Когда и на утро третьего стоящие на кухне наполненные кормом миски оказались нетронутыми, а стоявший в туалете, пахнувший свежей древесиной лоток - девственно чист, не на шутку разволновавшийся пенсионер решил, что пора отправляться за помощью.
*****
Жившие в квартире напротив заядлые собачники Филатовы действовать предложили сразу и радикально, на ходу одевая тапочки и пристегивая к ошейнику плотоядно смотрящего в сторону Петровича здоровенного черного кобеля поводок.
Еле успевший скрыться за собственной входной дверью Петрович еще долго вглядывался в мутный, расположенный прямо над дверным замком глазок, прежде чем собрался с духом для очередной вылазки.
В арсенале живущих этажом выше Ивановых была швабра.
Семеновы из тридцать седьмой предложили выманивать кота на живую, продающуюся в зоомагазине за углом мышь…
Двухметровому, бородатому, с тесаком в руках детине, открывшему дверь в квартиру миловидной старушки Гермахиной, Петрович на всякий случай про кота говорить не стал. Поинтересовался не разносили ли случаем с утра пенсию, и дождавшись отрицательного мотания головой, поблагодарив аж целых два раза, быстро посеменил на свой этаж.
Зайдя в квартиру, огляделся, убедившись, что лысый гость по-прежнему не покинул облюбованное им под диванном убежище, тяжело вздохнул и вновь выйдя в подъезд, направился в последнюю, находящуюся на пятом этаже квартиру…
*****
Степанида Иннокентьевна, женщина шестидесяти трех лет, в родном дворе слыла особой нелюдимой. Что, впрочем, её, вдову бывшего командира полка, интересовало мало.
В заседаниях дворовых сплетниц Степанида, привыкшая при муже держать марку, отродясь не учувствовала. Соседям с нижнего этажа жизнь грохотом не портила, внимания к себе лишнего не привлекала.
Так, кивала из вежливости встречающимся на пути жильцам родной пятиэтажки, а кто из них кто есть - никогда особо не интересовалась.

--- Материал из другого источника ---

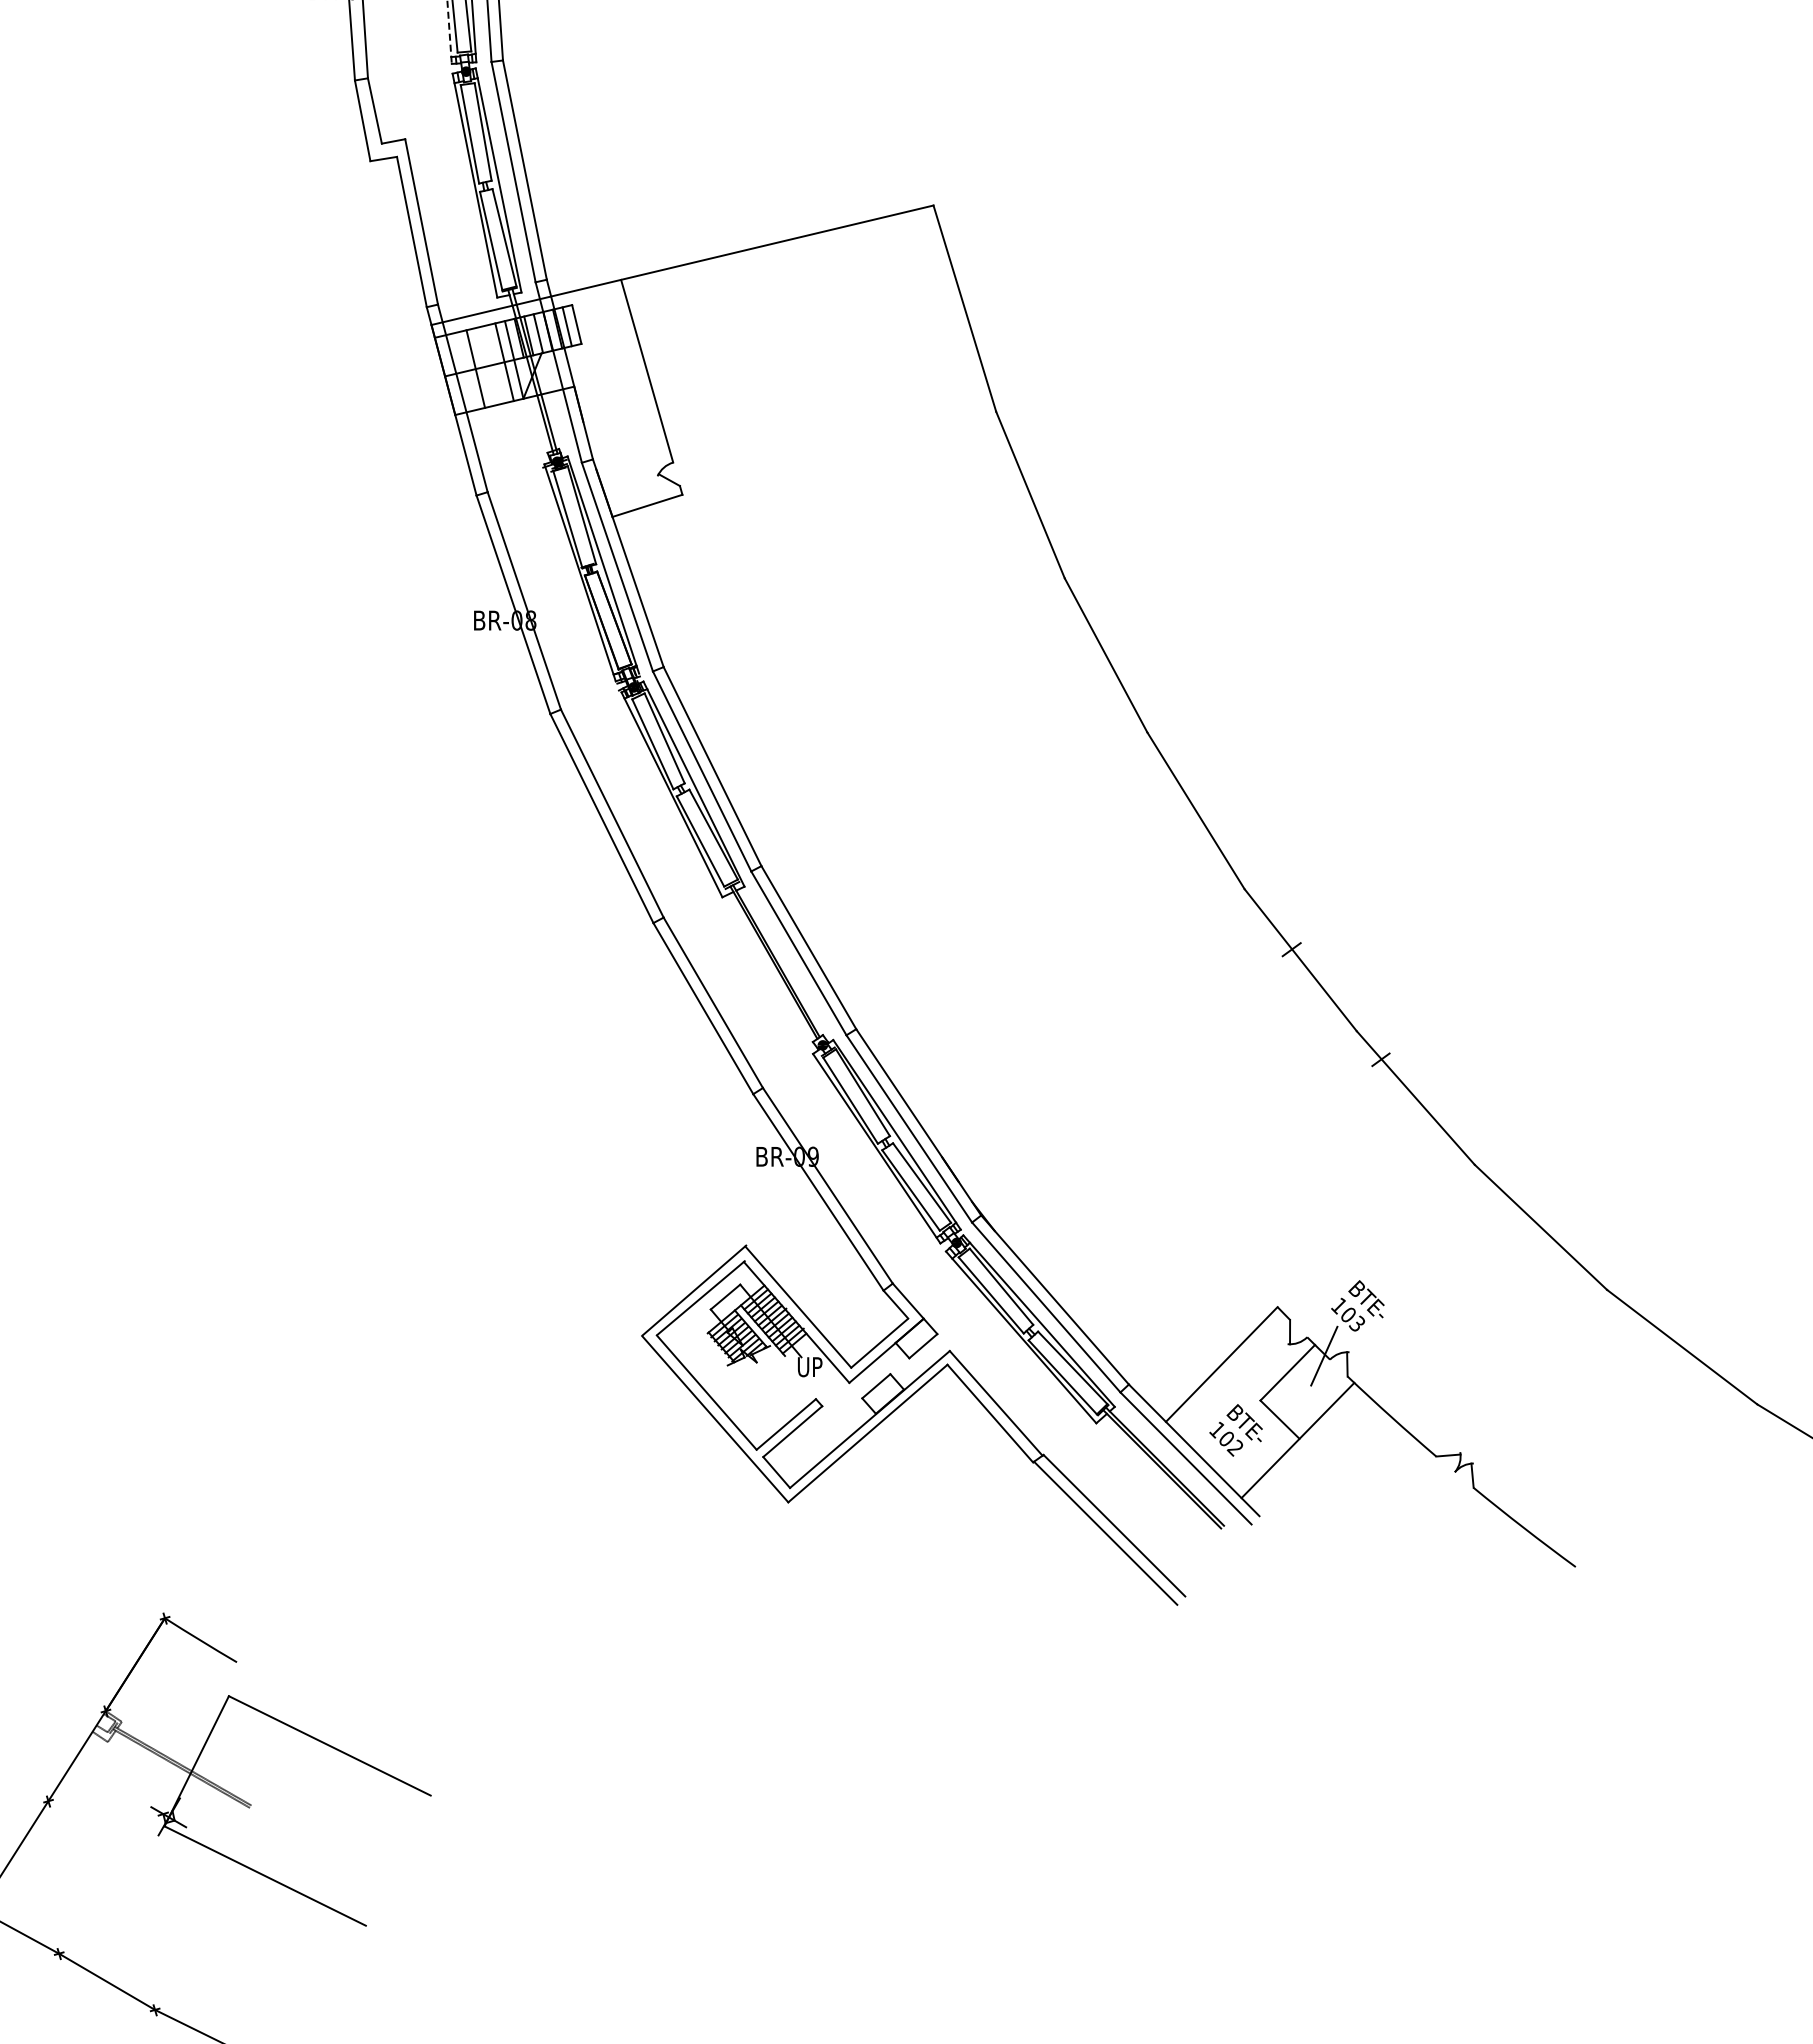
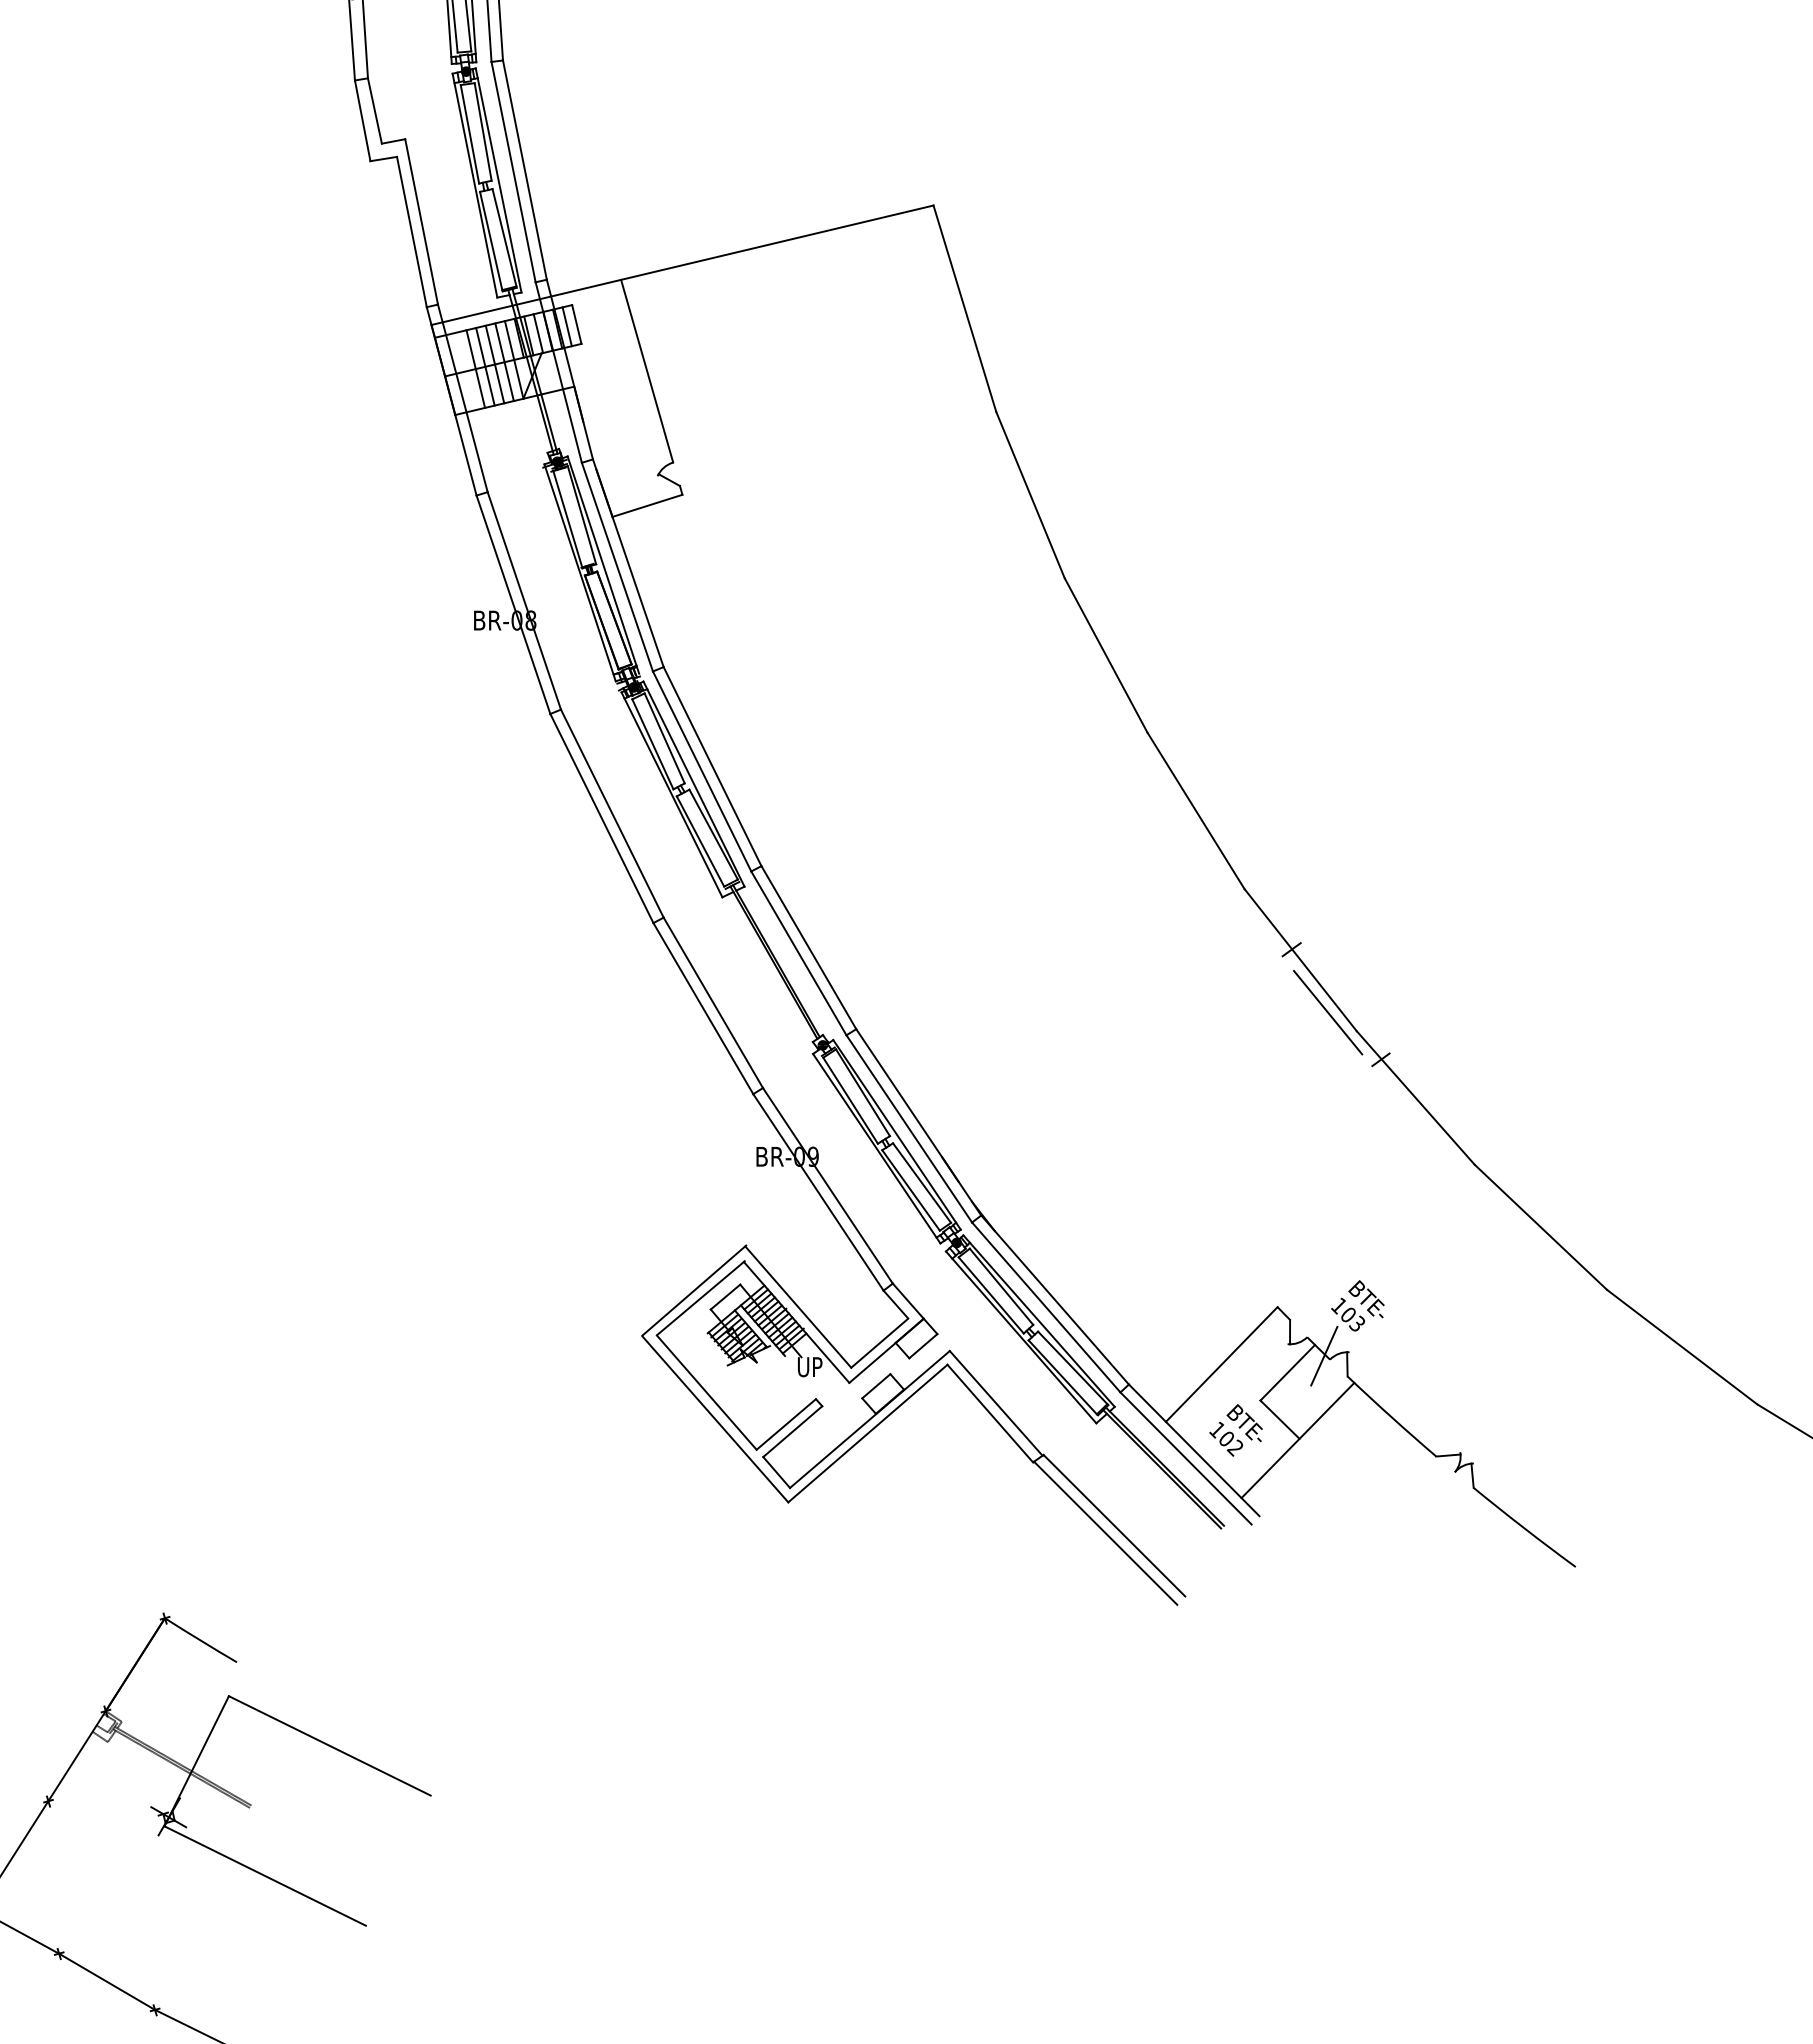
line at (449, 32): dashed -> solid
line at (494, 364): none -> present
line at (485, 366): none -> present
line at (1328, 1012): none -> present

После смерти мужа жизнь вела затворническую. Если и выходила, то когда совсем продукты или что иное заканчивалось. Хотя пенсию получала хорошую, да и за мужа покойного доплаты ежемесячно шли.
Единственная радость женщины - сын, давно жил за границей. Матери, конечно, позванивал, да и к себе ни раз приглашал. Только куда она, Степанида, поедет? Здесь у нее и квартира - угол свой, могилка Сережина, за которой кроме нее и ухаживать некому. Да и ставшее почти родным за последний год одиночество…
Степанида об этом своем одиночестве как раз и думала, в окно на кухне безразлично смотря, когда звонок дверной, чудом не заржавевший от ненадобности за эти годы, зазвонил.
Застывший на пороге сосед, кажется вдовец со второго или третьего этажа (Степанида точно не помнила) неуверенно переминался, глядя на нее, с ноги на ногу. И как-то уж больно просительно заглядывал в ее широко раскрытые, удивленные глаза.
*****
На голос присевшей на принесённую Петровичем подушку возле дивана женщины лысый, перемазавшийся в пыли кот вышел на восемнадцатой минуте. Боднул протянутую соседкой ладонь, промяукал чего-то на своем - пожаловался. И бросив обиженный взгляд на наблюдающего за этой картиной восхищенного Петровича, нагло качнул хвостом.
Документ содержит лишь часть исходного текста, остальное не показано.